I’m not a classroom teacher anymore, but I’m still in education – and I feel the daily frustrations! We need a revival of the proclamation button, only we need a variety of buttons instead of just one. We need them lined up on our desks, to proclaim things like:
“I need coffee!”
“This isn’t easy!”
“Bring me a computer sledgehammer!”
“I can’t take one more Zoom!”
“No! Just….NO!”
“Do families even wear clothes anymore?”
Or maybe I should invent a wild card button app. I could type in what I want it to say and push the button.
Nope, never mind…..
…...that would make some things too easy.
Tia
You know it’s going to be a good day when you get a visit from the shared alpha farm dog. You picked up Tia from a cardboard box containing a litter of free puppies when your daughter saw them there by the stop sign at the post office peering over the flap and looking like German Shepherd puppies. She managed to convince you that you were indeed getting a free, full-blooded German Shepherd.
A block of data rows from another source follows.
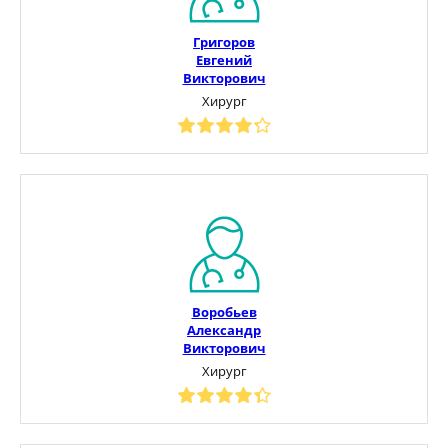
Григоров
Евгений
Викторович
Хирург
Воробьев
Александр
Викторович
Хирург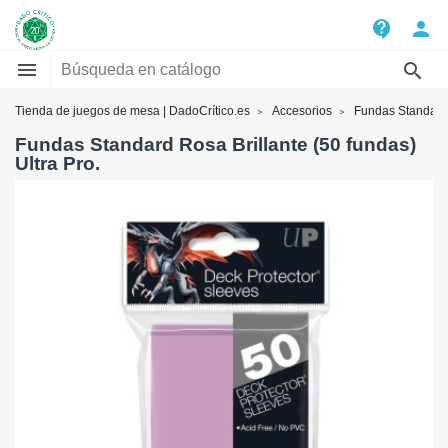
contact_support
person


Tienda de juegos de mesa | DadoCrítico.es
Accesorios
Fundas Standard
Fundas Standard Rosa Brillante (50 fundas)
Ultra Pro.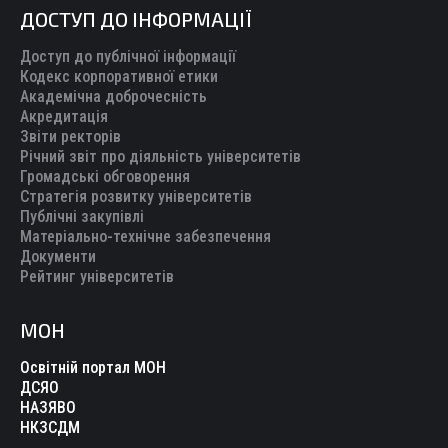
ДОСТУП ДО ІНФОРМАЦІЇ
Доступ до публічної інформації
Кодекс корпоративної етики
Академічна доброчесність
Акредитація
Звіти ректорів
Річний звіт про діяльність університетів
Громадські обговорення
Стратегія розвитку університетів
Публічні закупівлі
Матеріально-технічне забезпечення
Документи
Рейтинг університетів
МОН
Освітній портал МОН
ДСЯО
НАЗЯВО
НКЗСДМ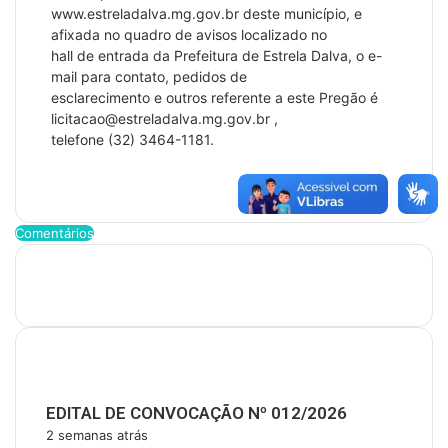
www.estreladalva.mg.gov.br deste município, e
afixada no quadro de avisos localizado no
hall de entrada da Prefeitura de Estrela Dalva, o e-
mail para contato, pedidos de
esclarecimento e outros referente a este Pregão é
licitacao@estreladalva.mg.gov.br ,
telefone (32) 3464-1181.
Comentários
Últimas Publicações
EDITAL DE CONVOCAÇÃO Nº 012/2026
2 semanas atrás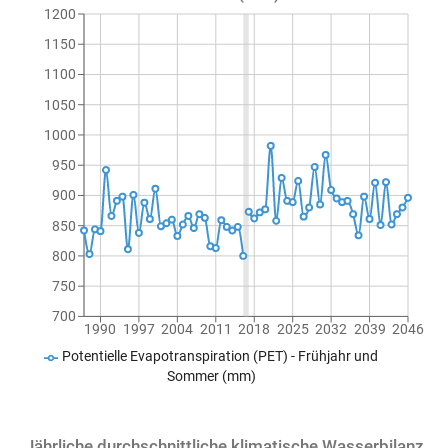
1200
1150
1100
1050
1000
950
900
850
800
750
700
1990
1997
2004
2011
2018
2025
2032
2039
2046
Potentielle Evapotranspiration (PET) - Frühjahr und
Sommer (mm)
Jährliche durchschnittliche klimatische Wasserbilanz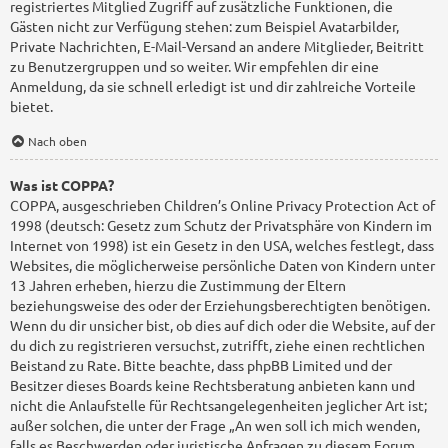
registriertes Mitglied Zugriff auf zusätzliche Funktionen, die
Gästen nicht zur Verfügung stehen: zum Beispiel Avatarbilder,
Private Nachrichten, E-Mail-Versand an andere Mitglieder, Beitritt
zu Benutzergruppen und so weiter. Wir empfehlen dir eine
Anmeldung, da sie schnell erledigt ist und dir zahlreiche Vorteile
bietet.
Nach oben
Was ist COPPA?
COPPA, ausgeschrieben Children’s Online Privacy Protection Act of
1998 (deutsch: Gesetz zum Schutz der Privatsphäre von Kindern im
Internet von 1998) ist ein Gesetz in den USA, welches festlegt, dass
Websites, die möglicherweise persönliche Daten von Kindern unter
13 Jahren erheben, hierzu die Zustimmung der Eltern
beziehungsweise des oder der Erziehungsberechtigten benötigen.
Wenn du dir unsicher bist, ob dies auf dich oder die Website, auf der
du dich zu registrieren versuchst, zutrifft, ziehe einen rechtlichen
Beistand zu Rate. Bitte beachte, dass phpBB Limited und der
Besitzer dieses Boards keine Rechtsberatung anbieten kann und
nicht die Anlaufstelle für Rechtsangelegenheiten jeglicher Art ist;
außer solchen, die unter der Frage „An wen soll ich mich wenden,
falls es Beschwerden oder juristische Anfragen zu diesem Forum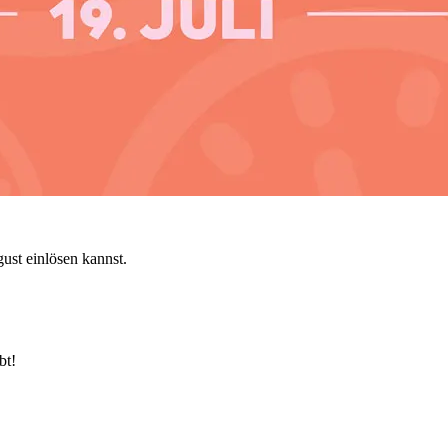
ust einlösen kannst.
bt!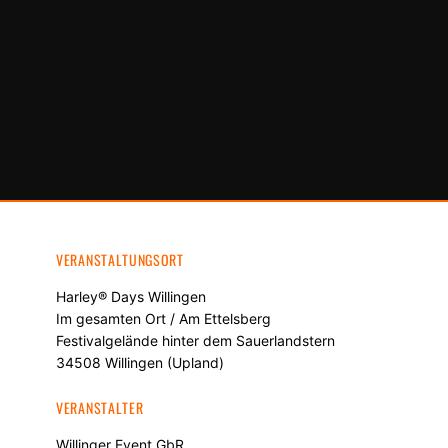
VERANSTALTUNGSORT
Harley® Days Willingen
Im gesamten Ort / Am Ettelsberg
Festivalgelände hinter dem Sauerlandstern
34508 Willingen (Upland)
VERANSTALTER
Willinger Event GbR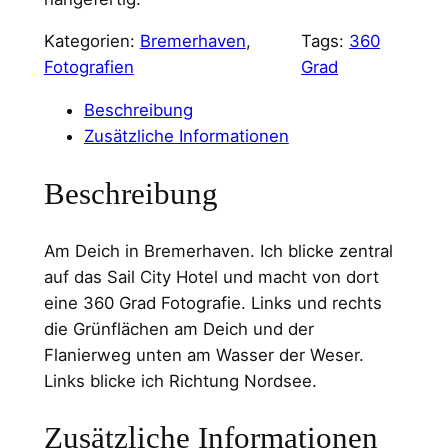
Kategorien:
Bremerhaven
, 
Tags:
360
Fotografien
Grad
Beschreibung
Zusätzliche Informationen
Beschreibung
Am Deich in Bremerhaven. Ich blicke zentral
auf das Sail City Hotel und macht von dort
eine 360 Grad Fotografie. Links und rechts
die Grünflächen am Deich und der
Flanierweg unten am Wasser der Weser.
Links blicke ich Richtung Nordsee.
Zusätzliche Informationen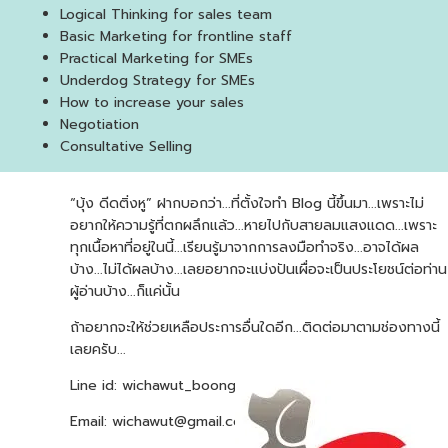
Logical Thinking for sales team
Basic Marketing for frontline staff
Practical Marketing for SMEs
Underdog Strategy for SMEs
How to increase your sales
Negotiation
Consultative Selling
“
บุ้ง
ดีดติ่งหู
”
ฝากบอกว่า
...
ที่ตั้งใจทำ
Blog
นี้ขึ้นมา
...
เพราะไม่
อยากให้ความรู้ที่ตกผลึกแล้ว
...
หายไปกับสายลมแสงแดด
...
เพราะ
ทุกเนื้อหาที่อยู่ในนี้
...
เรียนรู้มาจากการลงมือทำจริง
...
อาจได้ผล
บ้าง
...
ไม่ได้ผลบ้าง
...
เลยอยากจะแบ่งปันเผื่อจะเป็นประโยชน์ต่อท่าน
ผู้อ่านบ้าง
...
ก็แค่นั้น
ถ้าอยากจะให้ช่วยเหลือประการอื่นใดอีก...ติดต่อมาตามช่องทางนี้
เลยครับ...
Line id: wichawut_boong
Email:
wichawut@gmail.com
And a female – worth even more! Maybe in the world of pedigrees she would be, but you knew you’d have her spayed on her first eligible day.
So on the way home, you look into the sweet face of a puppy now destined to be a farm dog simply by your choice to swoop her up. She’ll chase off critters and follow the tractor through the field and sleep in the shade of a turkey fig and plop down on the front porch with her strong-jowled head in your lap, wanting you to scratch behind her ears as you rock in your red Cracker Barrel rocking chair, drinking a Mason jar of sweet iced tea. She’ll take up residence with you, then move back and forth between farm houses, convincing each family that she has not eaten in weeks and that she needs a hearty meal, despite her thick trunk and spoiled smirky smile that tell the truth.
This clearly non-German Shepherd lady’s role here on the land is more important than being your average German Shepherd- it’s not for the faint of heart. It’s about knowing 200 acres like the back of your paw, surviving snakebites, fleas, and ticks, navigating foxes, raccoons and coyotes, learning not to chase the chickens and deer – and protecting your people.
Any old dog can be a Shepherd, but it takes the best to be a mixed breed farm dog.
Just Dropping In
Pike County, Georgia is 50 minutes south of the world’s busiest airport, on the backside of nowhere, on the flight path to everywhere. It’s all rural farm land, mostly undeveloped and fenced off with barbed wire, with a population of 17,000 people and at least three times as many cows. We are what is known as a bedroom community – not in a red light district sense – but because folks who live here mainly come home to sleep. They get up and drive an hour to work in a larger city by day to return home and enjoy the peaceful tranquility of evenings and weekends in the country, where houses are so spread out that every man can pee right off his front porch.
That’s why I was stunned to see a parachuter circling down straight out of heaven with a bright yellow and purple chute as I drove down a remote highway making the 30 minute drive to the grocery store to pick up our Kroger ClickList order. No one just up and jumps out of a plane around here at supper time and lands in a pasture, so it kind of had me worried about whether the guy fell out prematurely or jumped on purpose thinking he was somewhere else. I broke the law to snap a picture while driving in case things ended badly, then turned the car around to see if the fellow needed a ride back to civilization. As I turned around, an oncoming pickup truck driver with a pinch of dip in his bottom lip and a mixed breed farm dog riding shotgun gave me the backwoods wave and the tip of his John Deere cap that means, “I got this….go ahead…. I’ll help this feller figure things out,” so I turned back around and continued on my way. But I still can’t help wondering what the story was, though. My hunger for answers was deeper than our need for food this week.